Keine Ausfälle bei der Bahn
Etwas Erleichterung gab es auf der Schiene. Bahnfahrer müssen sich wegen des Winterwetters zwar weiter auf Verspätungen einstellen. Es habe aber bislang keine Zugausfälle mehr gegeben, sagte ein Bahnsprecher am Vormittag. "Die Züge sind gut gefüllt, aber nicht an der Kapazitätsgrenze." Wegen gestiegener Fahrgastzahlen will die Bahn über die Feiertage und bis Silvester ihre Fahrpläne auf den Hauptrouten ausweiten.
In der Nacht zu Dienstag gab es einen schweren Bahnunfall mit zwei Todesopfern: In Köln-Mülheim hatte eine Regionalbahn eine Gruppe von Gleisarbeitern während Räumarbeiten erfasst. Ein 40-Jähriger und ein 41 Jahre alter Mann kamen dabei ums Leben. Wie es zu dem Unglück kam, war zunächst unklar. Auch in Wunstorf bei Hannover wurde ein Arbeiter von einem ICE erfasst und getötet. Nach einem Kollegen des Mannes werde noch gesucht, teilte die Bundespolizei mit. Er stehe möglicherweise unter Schock und irre noch an den Gleisen herum. Beide Männer waren mit Arbeiten an einer Weiche beschäftigt, als der ICE mit Tempo 160 herannahte.
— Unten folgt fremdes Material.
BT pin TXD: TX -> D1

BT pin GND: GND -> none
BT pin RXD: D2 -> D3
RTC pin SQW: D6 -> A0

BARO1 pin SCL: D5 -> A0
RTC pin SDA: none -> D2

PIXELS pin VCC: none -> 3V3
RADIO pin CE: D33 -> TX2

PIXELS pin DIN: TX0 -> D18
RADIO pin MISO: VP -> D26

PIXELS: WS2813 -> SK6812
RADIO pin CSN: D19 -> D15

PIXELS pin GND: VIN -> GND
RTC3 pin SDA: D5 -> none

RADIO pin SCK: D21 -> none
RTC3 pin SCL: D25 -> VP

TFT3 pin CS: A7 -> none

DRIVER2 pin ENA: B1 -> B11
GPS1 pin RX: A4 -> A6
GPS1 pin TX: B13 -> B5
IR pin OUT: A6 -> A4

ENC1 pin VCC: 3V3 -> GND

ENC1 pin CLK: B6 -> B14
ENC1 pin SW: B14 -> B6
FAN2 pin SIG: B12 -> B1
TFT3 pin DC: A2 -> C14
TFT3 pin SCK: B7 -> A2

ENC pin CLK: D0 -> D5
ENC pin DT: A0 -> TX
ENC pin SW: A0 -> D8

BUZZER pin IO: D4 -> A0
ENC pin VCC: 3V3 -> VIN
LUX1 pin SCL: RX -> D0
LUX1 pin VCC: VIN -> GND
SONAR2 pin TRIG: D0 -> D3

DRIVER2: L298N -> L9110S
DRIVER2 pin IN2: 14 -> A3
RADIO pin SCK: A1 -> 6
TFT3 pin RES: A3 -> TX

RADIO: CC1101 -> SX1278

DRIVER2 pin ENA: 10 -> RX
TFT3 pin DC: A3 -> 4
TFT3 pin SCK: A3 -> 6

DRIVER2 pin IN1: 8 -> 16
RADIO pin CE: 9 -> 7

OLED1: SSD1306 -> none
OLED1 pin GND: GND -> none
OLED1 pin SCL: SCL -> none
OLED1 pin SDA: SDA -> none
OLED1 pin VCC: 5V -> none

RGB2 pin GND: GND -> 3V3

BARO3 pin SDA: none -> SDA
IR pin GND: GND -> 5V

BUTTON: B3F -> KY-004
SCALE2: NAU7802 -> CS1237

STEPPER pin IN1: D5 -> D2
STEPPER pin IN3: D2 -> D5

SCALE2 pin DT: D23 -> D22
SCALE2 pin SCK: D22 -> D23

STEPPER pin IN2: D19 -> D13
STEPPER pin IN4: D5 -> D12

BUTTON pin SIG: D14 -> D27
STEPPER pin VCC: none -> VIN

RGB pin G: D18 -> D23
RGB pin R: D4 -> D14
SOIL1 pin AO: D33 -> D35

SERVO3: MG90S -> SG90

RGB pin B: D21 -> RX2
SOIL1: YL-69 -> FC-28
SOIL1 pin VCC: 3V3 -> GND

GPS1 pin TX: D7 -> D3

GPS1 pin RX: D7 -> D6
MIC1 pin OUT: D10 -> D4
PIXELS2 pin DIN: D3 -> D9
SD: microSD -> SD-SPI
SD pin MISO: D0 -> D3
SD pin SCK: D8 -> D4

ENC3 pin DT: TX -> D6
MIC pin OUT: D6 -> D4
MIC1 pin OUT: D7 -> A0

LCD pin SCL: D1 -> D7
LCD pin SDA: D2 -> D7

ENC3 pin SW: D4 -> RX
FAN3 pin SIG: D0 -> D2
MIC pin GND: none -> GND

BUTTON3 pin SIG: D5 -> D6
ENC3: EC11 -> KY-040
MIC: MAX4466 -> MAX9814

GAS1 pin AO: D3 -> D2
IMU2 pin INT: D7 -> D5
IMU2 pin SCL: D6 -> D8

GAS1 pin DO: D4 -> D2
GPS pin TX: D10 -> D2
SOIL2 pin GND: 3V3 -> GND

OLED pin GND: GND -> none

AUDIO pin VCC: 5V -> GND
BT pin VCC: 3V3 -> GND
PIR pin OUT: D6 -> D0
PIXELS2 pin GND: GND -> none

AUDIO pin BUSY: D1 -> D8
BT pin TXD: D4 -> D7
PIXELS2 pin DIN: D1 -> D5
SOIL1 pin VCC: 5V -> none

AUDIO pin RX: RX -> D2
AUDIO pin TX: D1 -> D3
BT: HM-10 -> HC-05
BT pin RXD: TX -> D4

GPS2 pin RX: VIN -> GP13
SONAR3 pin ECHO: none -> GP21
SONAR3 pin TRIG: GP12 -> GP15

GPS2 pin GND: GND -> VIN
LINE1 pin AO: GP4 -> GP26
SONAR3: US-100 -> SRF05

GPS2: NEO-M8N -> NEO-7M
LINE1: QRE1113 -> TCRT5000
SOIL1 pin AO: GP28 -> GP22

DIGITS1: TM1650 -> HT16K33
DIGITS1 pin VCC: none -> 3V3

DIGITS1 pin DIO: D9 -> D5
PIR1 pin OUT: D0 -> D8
Der Verkehr auf der Strecke Hannover-Ruhrgebiet wurde unterbrochen. In dem Zug, der erst 1000 Meter weiter zum Stehen kam, harrten rund 60 Reisende aus.
Hauptstraßen wieder frei
Auf den Straßen hat sich die Situation etwas entspannt, Autobahnen und Hauptstraßen sind vielfach wieder frei. Behinderungen im Straßenverkehr verursachte der Schnee allerdings in Hessen und im Rhein-Main-Gebiet. Auch in Erfurt in Thüringen bremste heftiger Schneefall am Dienstagmorgen den Berufsverkehr aus. Die Polizei sprach von querstehenden Lastwagen auf Autobahnen sowie Blechschäden.